冬になると、「トイレが近くなる」、「尿意をもよおしやすい」。
そんな感覚を持つ人は多いと思います。スポーツ選手も同じです。
冬は汗をかきにくい季節です。だからこそ、
「水分は足りている」と感じやすい。
しかし実際は、冬こそ脱水が起きやすい。
そして冬の脱水は、冷え・硬さ・パフォーマンス低下へと静かにつながっていきます。
今回は、冬の「尿」をヒントにしながら、スポーツ選手の冬の水分管理(自己管理)を整理します。
冬に尿意が増える理由|寒冷利尿(かんれいりにょう)
冬に尿意が増える理由のひとつに、寒冷利尿という生理反応があります。
寒い環境では、身体は熱を逃がさないために血管を収縮させます。
その結果、血液が体幹側へ寄りやすくなり(中心循環が増えやすい)、
腎臓が「水分が多い」と判断し、尿が増えやすくなります。
つまり冬は、汗は少ないのに、尿は増えることがある。
これが「不思議」の正体です。
冬は汗をかかないのに脱水になりやすい
冬の脱水が厄介なのは、自覚が少ないことです。
夏ほど喉が渇かず、汗も目立たないのに、寒冷利尿で水分が減りやすい。
さらに体育館や暖房環境は乾燥しやすく、呼吸などからも水分は失われます。
だから冬は、「汗をかいていないのに、勝手に水分が減る季節」になりやすいのです。
冬の水分不足が選手に与える影響|冷え・硬さ・集中力
1)末端が冷えやすくなる
水分不足が進むと、循環は落ちやすくなります。
その結果、手足が冷え、「動かない」「反応が鈍い」が起きやすくなります。
2)筋肉が硬くなりやすい
冬場の“硬さ”は、単なるストレッチ不足ではなく、循環低下 → 筋温低下 → 神経伝達の鈍さで起きていることがあります。

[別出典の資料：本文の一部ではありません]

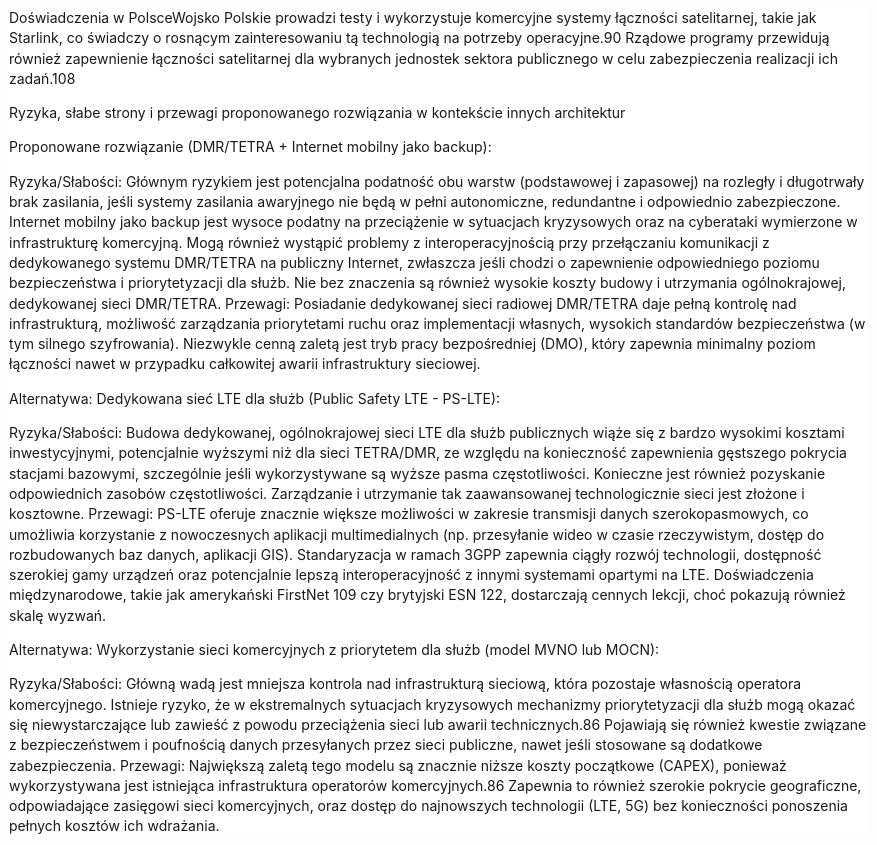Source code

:
Doświadczenia w PolsceWojsko Polskie prowadzi testy i wykorzystuje komercyjne systemy łączności satelitarnej, takie jak Starlink, co świadczy o rosnącym zainteresowaniu tą technologią na potrzeby operacyjne.90 Rządowe programy przewidują również zapewnienie łączności satelitarnej dla wybranych jednostek sektora publicznego w celu zabezpieczenia realizacji ich zadań.108

Ryzyka, słabe strony i przewagi proponowanego rozwiązania w kontekście innych architektur

Proponowane rozwiązanie (DMR/TETRA + Internet mobilny jako backup):

Ryzyka/Słabości: Głównym ryzykiem jest potencjalna podatność obu warstw (podstawowej i zapasowej) na rozległy i długotrwały brak zasilania, jeśli systemy zasilania awaryjnego nie będą w pełni autonomiczne, redundantne i odpowiednio zabezpieczone. Internet mobilny jako backup jest wysoce podatny na przeciążenie w sytuacjach kryzysowych oraz na cyberataki wymierzone w infrastrukturę komercyjną. Mogą również wystąpić problemy z interoperacyjnością przy przełączaniu komunikacji z dedykowanego systemu DMR/TETRA na publiczny Internet, zwłaszcza jeśli chodzi o zapewnienie odpowiedniego poziomu bezpieczeństwa i priorytetyzacji dla służb. Nie bez znaczenia są również wysokie koszty budowy i utrzymania ogólnokrajowej, dedykowanej sieci DMR/TETRA.
Przewagi: Posiadanie dedykowanej sieci radiowej DMR/TETRA daje pełną kontrolę nad infrastrukturą, możliwość zarządzania priorytetami ruchu oraz implementacji własnych, wysokich standardów bezpieczeństwa (w tym silnego szyfrowania). Niezwykle cenną zaletą jest tryb pracy bezpośredniej (DMO), który zapewnia minimalny poziom łączności nawet w przypadku całkowitej awarii infrastruktury sieciowej.



Alternatywa: Dedykowana sieć LTE dla służb (Public Safety LTE - PS-LTE):

Ryzyka/Słabości: Budowa dedykowanej, ogólnokrajowej sieci LTE dla służb publicznych wiąże się z bardzo wysokimi kosztami inwestycyjnymi, potencjalnie wyższymi niż dla sieci TETRA/DMR, ze względu na konieczność zapewnienia gęstszego pokrycia stacjami bazowymi, szczególnie jeśli wykorzystywane są wyższe pasma częstotliwości. Konieczne jest również pozyskanie odpowiednich zasobów częstotliwości. Zarządzanie i utrzymanie tak zaawansowanej technologicznie sieci jest złożone i kosztowne.
Przewagi: PS-LTE oferuje znacznie większe możliwości w zakresie transmisji danych szerokopasmowych, co umożliwia korzystanie z nowoczesnych aplikacji multimedialnych (np. przesyłanie wideo w czasie rzeczywistym, dostęp do rozbudowanych baz danych, aplikacji GIS). Standaryzacja w ramach 3GPP zapewnia ciągły rozwój technologii, dostępność szerokiej gamy urządzeń oraz potencjalnie lepszą interoperacyjność z innymi systemami opartymi na LTE. Doświadczenia międzynarodowe, takie jak amerykański FirstNet 109 czy brytyjski ESN 122, dostarczają cennych lekcji, choć pokazują również skalę wyzwań.



Alternatywa: Wykorzystanie sieci komercyjnych z priorytetem dla służb (model MVNO lub MOCN):

Ryzyka/Słabości: Główną wadą jest mniejsza kontrola nad infrastrukturą sieciową, która pozostaje własnością operatora komercyjnego. Istnieje ryzyko, że w ekstremalnych sytuacjach kryzysowych mechanizmy priorytetyzacji dla służb mogą okazać się niewystarczające lub zawieść z powodu przeciążenia sieci lub awarii technicznych.86 Pojawiają się również kwestie związane z bezpieczeństwem i poufnością danych przesyłanych przez sieci publiczne, nawet jeśli stosowane są dodatkowe zabezpieczenia.
Przewagi: Największą zaletą tego modelu są znacznie niższe koszty początkowe (CAPEX), ponieważ wykorzystywana jest istniejąca infrastruktura operatorów komercyjnych.86 Zapewnia to również szerokie pokrycie geograficzne, odpowiadające zasięgowi sieci komercyjnych, oraz dostęp do najnowszych technologii (LTE, 5G) bez konieczności ponoszenia pełnych kosztów ich wdrażania.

HARDに感じる日の背景に、水分が隠れていることがある、という視点です。
3)集中が落ちる・判断が遅れる
脱水は集中力にも影響します。反応・判断が遅れれば、プレーの質が落ち、ミスも増えやすい。
これは競技力に直結します。
選手が冬にやるべき水分自己管理|ポイントは「量より質」
「1日何リットル飲めばいい?」は、体格・練習量・汗・移動・乾燥などで変わります。
だから冬は、数字より“観察して調整する力”が重要です。
冬の水分管理チェック|尿は最高のサイン
自己管理のヒントとして、尿はとても分かりやすいサインです。
- 薄い黄色〜麦茶:良い状態の目安
- 透明に近い:飲みすぎ/冷えで利尿が強い可能性
- 濃い黄色:水分不足傾向
冬に「トイレが近い」と感じたら、“出ているからOK”ではなく、
“出ているなら、補って循環を落とさない”という考え方が大切です。
冬の水分補給|おすすめの実践ルール
① こまめに少量ずつ
一気に飲むより、一口〜数口をこまめに。
これが最も現実的で、身体に入りやすい方法です。
② 練習「前・中・後」をセットにする
BEFORE:入れる
DURING:維持する
AFTER:戻す
③ 迷ったら温かい飲み物
冷えやすい選手は、冷たい水が負担になることがあります。
冬は常温・白湯・温かいお茶なども選択肢です。
冬の脱水と冷えは「腰痛・膝痛・足首痛」の土台にもなる
冬の脱水や冷えは、単に「コンディションが悪い」で終わりません。
循環が落ち、筋温が下がり、神経伝達が鈍ると、身体は無意識に動きを硬くし、関節や筋へ余計なストレスがかかりやすくなります。
結果として、腰痛、膝痛、足首痛といった
慢性的な痛みや違和感の土台が作られてしまうことがあります。
もちろん痛みの原因は一つではありませんが、冬場は特に
「構造」だけでなく「循環と水分」から整える視点が重要になります。
※この話は、腰・膝・足首それぞれで改めて整理します。
まとめ|冬のコンディショニングは「循環づくり」
冬は汗をかきにくい。けれど、寒冷利尿で尿が増え、水分が減りやすい。
そして水分不足は、冷え・硬さ・集中力低下につながり、
痛みや怪我の土台にもなります。
冬の自己管理で大切なのは、「頑張って飲む」ことよりも、
尿をヒントに循環を落とさない水分補給を習慣化すること。
冬のコンディショニングは、身体づくりより前に、循環づくりから始まります。